Formula o aqui Recorrente/Centro nas suas alegações de recurso apresentadas, as seguintes conclusões: “A) Conforme se alcança do teor da decisão recorrida o ato praticado pelo ora recorrente é um ato lícito, como se alcança do que consta da discussão da sentença recorrida, pelo que, na sequência desta constatação, entendeu-se que a referida “deliberação como um ato lícito, o que não se pode olvidar é que da sua prolação também podem advir consequências nefastas para o seu destinatário”. B) Desenvolvendo esta ideia, reconhece a decisão recorrida, que a eventual indemnização é a indemnização pelo sacrifício, segundo a terminologia do artigo 16.° da LRC, enunciando os “pressupostos em que assenta a responsabilidade civil do Estado por atos lícitos são os seguintes: (i) a prática de um ato lícito; (ii) para satisfação de um interesse público; (iii) causador de um prejuízo "especial" e "anormal"; (iv) existência de nexo de causalidade entre o ato e o prejuízo” C) Procurando aplicar os referidos critérios ao caso presente, apenas concorda o ora recorrente com a verificação do primeiro requisito enunciado na sentença recorrida, ou seja, que “a prática do ato lícito existe e reconduz-se à prolação da deliberação revogatória de 27/09/2011”.

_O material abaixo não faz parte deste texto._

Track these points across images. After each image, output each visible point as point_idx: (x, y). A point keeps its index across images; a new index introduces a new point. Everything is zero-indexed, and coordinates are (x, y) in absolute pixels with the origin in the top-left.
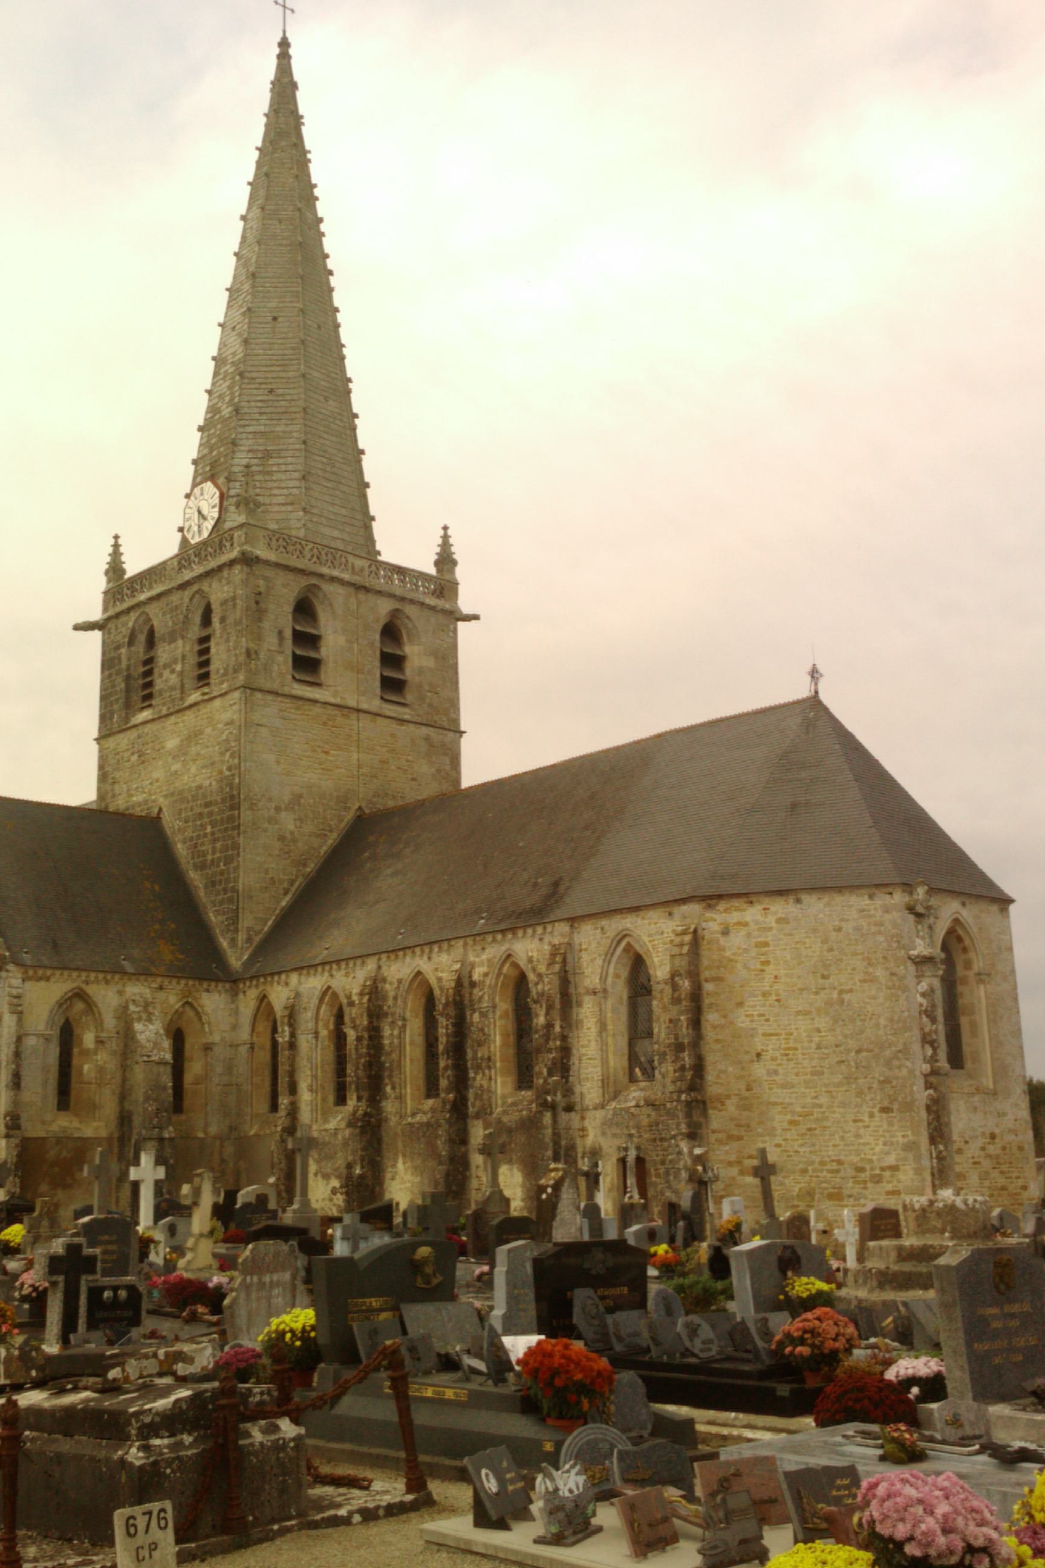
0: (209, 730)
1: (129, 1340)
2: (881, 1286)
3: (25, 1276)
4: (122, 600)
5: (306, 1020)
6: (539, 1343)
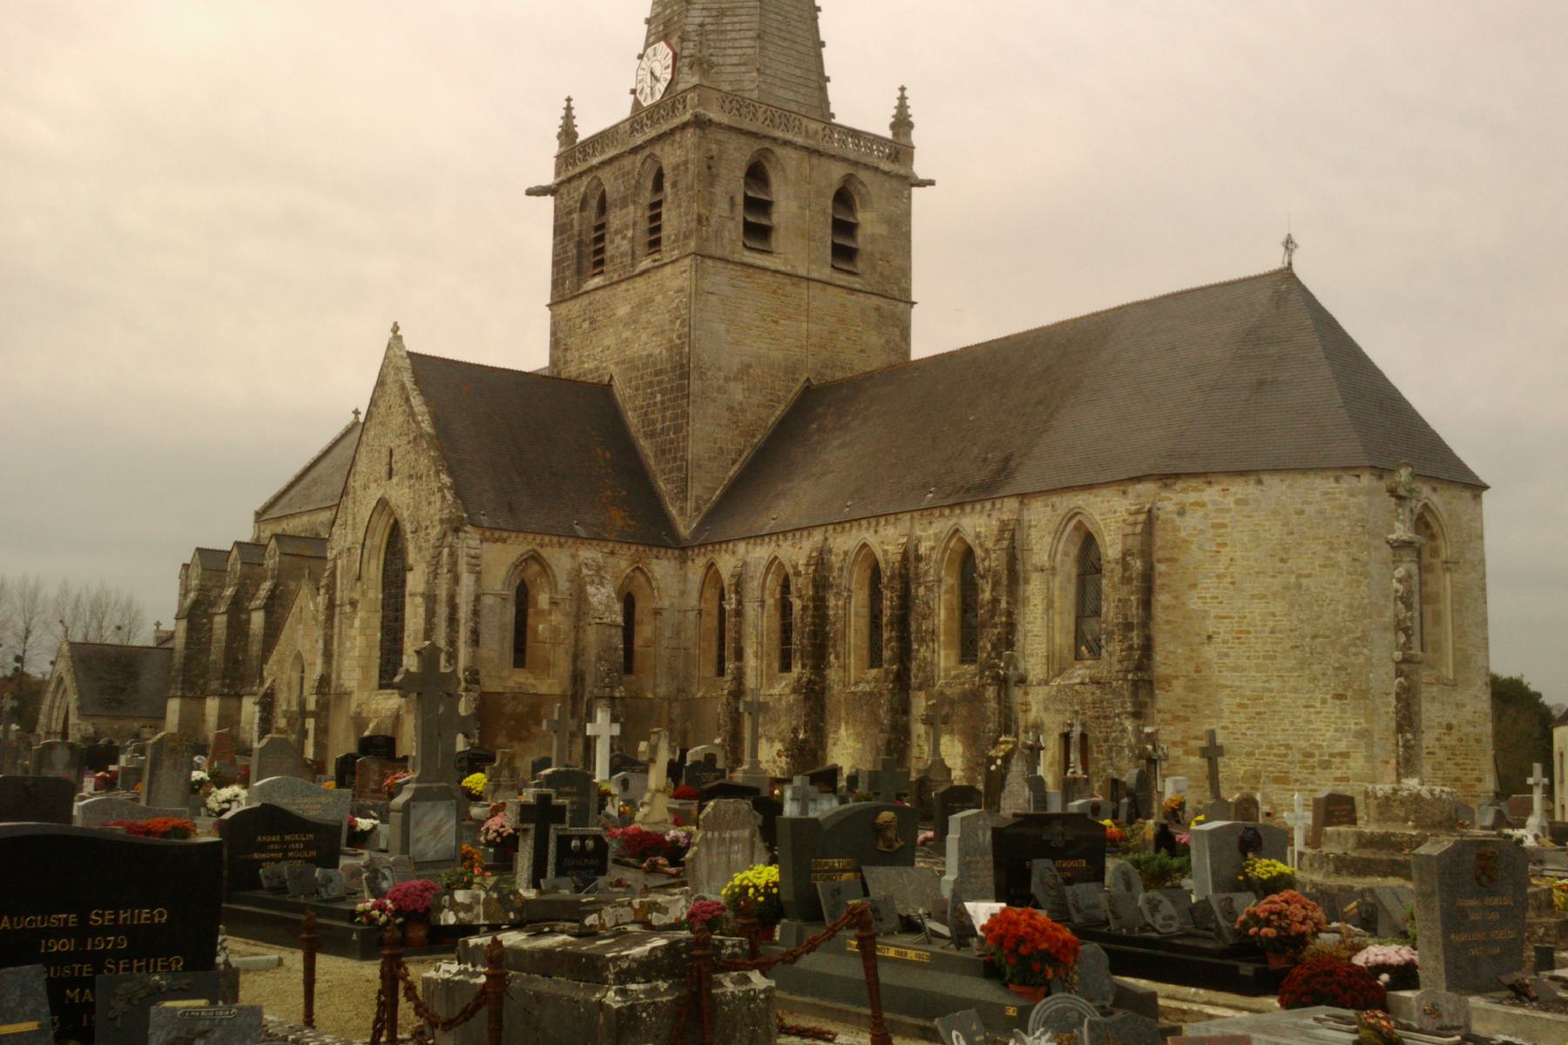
0: (659, 298)
1: (596, 887)
2: (1338, 871)
3: (490, 822)
4: (575, 165)
5: (753, 588)
6: (1003, 911)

  1. Porém, existe manifesto erro na interpretação e aplicação da lei mencionada aos presentes autos, nomeadamente os artigos 2º. e 16º. daquele “Regime da Responsabilidade Civil Extracontratual do Estado e Demais Entidades Públicas”.

  2. Porém, deve proceder-se à ampliação da matéria de facto, pois, para além dos factos considerados provados, está desde logo documentalmente provado que a A. celebrou um contrato de trabalho em funções públicas a termo resolutivo incerto como técnico especializado para a UEE de autismo e a rentabilizar para o concelho de Ovar, com o Agrupamento de Escolas de Ovar com início a quatro de outubro de dois mil e onze e términus a treze de agosto de dois mil e doze, com um horário semanal de 18 horas e auferindo a remuneração mensal ilíquida de 589,26€, como se alcança do ofício de 17 de Novembro de 2014 enviado pelo Agrupamento de Escolas de Ovar, o qual não foi objeto de qualquer impugnação, tendo sido comprovado pela A. quando confrontada pelo Mº. Juiz com esse documento no seu depoimento de parte, gravado digitalmente, consta do número 00:36:43 a 01:08:55 do CD/DVD original da sessão de julgamento de 6/11/2014.

  3. Está igualmente provado que a A. recebeu prestação de desemprego no valor mensal atual de € 534,30, com data início em 2012-08-14 e termo em 2014-10-22, com base no mail de 19 de Setembro de 2014 enviado pelo Instituto da Segurança Social do Porto, o qual não foi objeto de qualquer impugnação, tendo sido comprovado pela A. quando confrontada pelo Mº. Juiz com esse documento no seu depoimento de parte, gravado digitalmente, consta do número 00:36:43 a 01:08:55 do CD/DVD original da sessão de julgamento de 6/11/2014.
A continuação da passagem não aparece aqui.